──────── RECORDS SUPPLIED

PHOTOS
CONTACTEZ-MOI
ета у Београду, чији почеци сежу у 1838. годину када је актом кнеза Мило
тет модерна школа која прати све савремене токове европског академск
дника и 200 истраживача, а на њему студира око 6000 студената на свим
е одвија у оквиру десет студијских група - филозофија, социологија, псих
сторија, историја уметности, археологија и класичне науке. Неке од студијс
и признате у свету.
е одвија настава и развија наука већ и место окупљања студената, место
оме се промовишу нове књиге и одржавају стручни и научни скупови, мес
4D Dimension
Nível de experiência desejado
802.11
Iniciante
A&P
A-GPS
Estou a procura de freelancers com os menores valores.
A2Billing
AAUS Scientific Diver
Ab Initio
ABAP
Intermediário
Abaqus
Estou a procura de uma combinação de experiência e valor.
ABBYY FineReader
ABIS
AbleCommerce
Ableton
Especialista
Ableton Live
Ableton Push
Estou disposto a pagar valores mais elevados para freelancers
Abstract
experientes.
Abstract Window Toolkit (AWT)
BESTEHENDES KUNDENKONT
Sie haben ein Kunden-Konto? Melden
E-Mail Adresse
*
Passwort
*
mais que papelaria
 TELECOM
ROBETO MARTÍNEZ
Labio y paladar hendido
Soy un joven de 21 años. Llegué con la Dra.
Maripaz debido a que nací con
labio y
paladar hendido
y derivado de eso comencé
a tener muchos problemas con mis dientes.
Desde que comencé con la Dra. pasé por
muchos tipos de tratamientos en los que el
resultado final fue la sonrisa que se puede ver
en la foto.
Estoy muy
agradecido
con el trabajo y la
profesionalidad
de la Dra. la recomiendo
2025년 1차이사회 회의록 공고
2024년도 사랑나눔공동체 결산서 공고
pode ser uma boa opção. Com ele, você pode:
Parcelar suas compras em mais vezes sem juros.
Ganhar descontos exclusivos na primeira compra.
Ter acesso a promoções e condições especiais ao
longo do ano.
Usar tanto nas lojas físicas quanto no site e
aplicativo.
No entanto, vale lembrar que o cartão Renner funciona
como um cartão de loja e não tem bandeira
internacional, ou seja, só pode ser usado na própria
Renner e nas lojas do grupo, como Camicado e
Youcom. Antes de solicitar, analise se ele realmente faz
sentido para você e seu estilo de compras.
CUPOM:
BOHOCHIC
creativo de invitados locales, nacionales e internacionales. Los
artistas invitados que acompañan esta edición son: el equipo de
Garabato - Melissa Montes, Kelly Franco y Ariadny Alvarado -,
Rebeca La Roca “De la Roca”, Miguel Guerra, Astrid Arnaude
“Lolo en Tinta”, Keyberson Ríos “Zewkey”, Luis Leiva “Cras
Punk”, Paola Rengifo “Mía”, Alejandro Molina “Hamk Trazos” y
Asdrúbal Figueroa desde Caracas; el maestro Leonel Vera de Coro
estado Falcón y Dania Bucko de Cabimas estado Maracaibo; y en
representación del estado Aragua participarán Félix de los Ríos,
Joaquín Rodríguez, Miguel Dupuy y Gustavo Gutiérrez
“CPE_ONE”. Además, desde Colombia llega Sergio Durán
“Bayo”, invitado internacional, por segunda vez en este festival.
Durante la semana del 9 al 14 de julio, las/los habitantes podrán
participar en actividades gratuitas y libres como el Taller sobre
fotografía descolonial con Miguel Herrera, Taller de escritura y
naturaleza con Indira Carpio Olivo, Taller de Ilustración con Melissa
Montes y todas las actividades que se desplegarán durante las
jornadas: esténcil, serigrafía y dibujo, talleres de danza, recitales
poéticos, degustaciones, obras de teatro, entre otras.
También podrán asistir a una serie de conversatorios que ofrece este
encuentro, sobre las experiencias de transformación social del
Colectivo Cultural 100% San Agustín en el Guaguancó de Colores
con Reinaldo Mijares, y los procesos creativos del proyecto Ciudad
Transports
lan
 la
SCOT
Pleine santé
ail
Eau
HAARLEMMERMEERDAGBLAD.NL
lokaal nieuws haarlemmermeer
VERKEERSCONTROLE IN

────────────────

> [JOB ITEM]: Retype the data in full, precisely as given.

> [ANSWER TO THIS EXERCISE]:
PHOTOS
CONTACTEZ-MOI
ета у Београду, чији почеци сежу у 1838. годину када је актом кнеза Мило
тет модерна школа која прати све савремене токове европског академск
дника и 200 истраживача, а на њему студира око 6000 студената на свим
е одвија у оквиру десет студијских група - филозофија, социологија, псих
сторија, историја уметности, археологија и класичне науке. Неке од студијс
и признате у свету.
е одвија настава и развија наука већ и место окупљања студената, место
оме се промовишу нове књиге и одржавају стручни и научни скупови, мес
4D Dimension
Nível de experiência desejado
802.11
Iniciante
A&P
A-GPS
Estou a procura de freelancers com os menores valores.
A2Billing
AAUS Scientific Diver
Ab Initio
ABAP
Intermediário
Abaqus
Estou a procura de uma combinação de experiência e valor.
ABBYY FineReader
ABIS
AbleCommerce
Ableton
Especialista
Ableton Live
Ableton Push
Estou disposto a pagar valores mais elevados para freelancers
Abstract
experientes.
Abstract Window Toolkit (AWT)
BESTEHENDES KUNDENKONT
Sie haben ein Kunden-Konto? Melden
E-Mail Adresse
*
Passwort
*
mais que papelaria
 TELECOM
ROBETO MARTÍNEZ
Labio y paladar hendido
Soy un joven de 21 años. Llegué con la Dra.
Maripaz debido a que nací con
labio y
paladar hendido
y derivado de eso comencé
a tener muchos problemas con mis dientes.
Desde que comencé con la Dra. pasé por
muchos tipos de tratamientos en los que el
resultado final fue la sonrisa que se puede ver
en la foto.
Estoy muy
agradecido
con el trabajo y la
profesionalidad
de la Dra. la recomiendo
2025년 1차이사회 회의록 공고
2024년도 사랑나눔공동체 결산서 공고
pode ser uma boa opção. Com ele, você pode:
Parcelar suas compras em mais vezes sem juros.
Ganhar descontos exclusivos na primeira compra.
Ter acesso a promoções e condições especiais ao
longo do ano.
Usar tanto nas lojas físicas quanto no site e
aplicativo.
No entanto, vale lembrar que o cartão Renner funciona
como um cartão de loja e não tem bandeira
internacional, ou seja, só pode ser usado na própria
Renner e nas lojas do grupo, como Camicado e
Youcom. Antes de solicitar, analise se ele realmente faz
sentido para você e seu estilo de compras.
CUPOM:
BOHOCHIC
creativo de invitados locales, nacionales e internacionales. Los
artistas invitados que acompañan esta edición son: el equipo de
Garabato - Melissa Montes, Kelly Franco y Ariadny Alvarado -,
Rebeca La Roca “De la Roca”, Miguel Guerra, Astrid Arnaude
“Lolo en Tinta”, Keyberson Ríos “Zewkey”, Luis Leiva “Cras
Punk”, Paola Rengifo “Mía”, Alejandro Molina “Hamk Trazos” y
Asdrúbal Figueroa desde Caracas; el maestro Leonel Vera de Coro
estado Falcón y Dania Bucko de Cabimas estado Maracaibo; y en
representación del estado Aragua participarán Félix de los Ríos,
Joaquín Rodríguez, Miguel Dupuy y Gustavo Gutiérrez
“CPE_ONE”. Además, desde Colombia llega Sergio Durán
“Bayo”, invitado internacional, por segunda vez en este festival.
Durante la semana del 9 al 14 de julio, las/los habitantes podrán
participar en actividades gratuitas y libres como el Taller sobre
fotografía descolonial con Miguel Herrera, Taller de escritura y
naturaleza con Indira Carpio Olivo, Taller de Ilustración con Melissa
Montes y todas las actividades que se desplegarán durante las
jornadas: esténcil, serigrafía y dibujo, talleres de danza, recitales
poéticos, degustaciones, obras de teatro, entre otras.
También podrán asistir a una serie de conversatorios que ofrece este
encuentro, sobre las experiencias de transformación social del
Colectivo Cultural 100% San Agustín en el Guaguancó de Colores
con Reinaldo Mijares, y los procesos creativos del proyecto Ciudad
Transports
lan
 la
SCOT
Pleine santé
ail
Eau
HAARLEMMERMEERDAGBLAD.NL
lokaal nieuws haarlemmermeer
VERKEERSCONTROLE IN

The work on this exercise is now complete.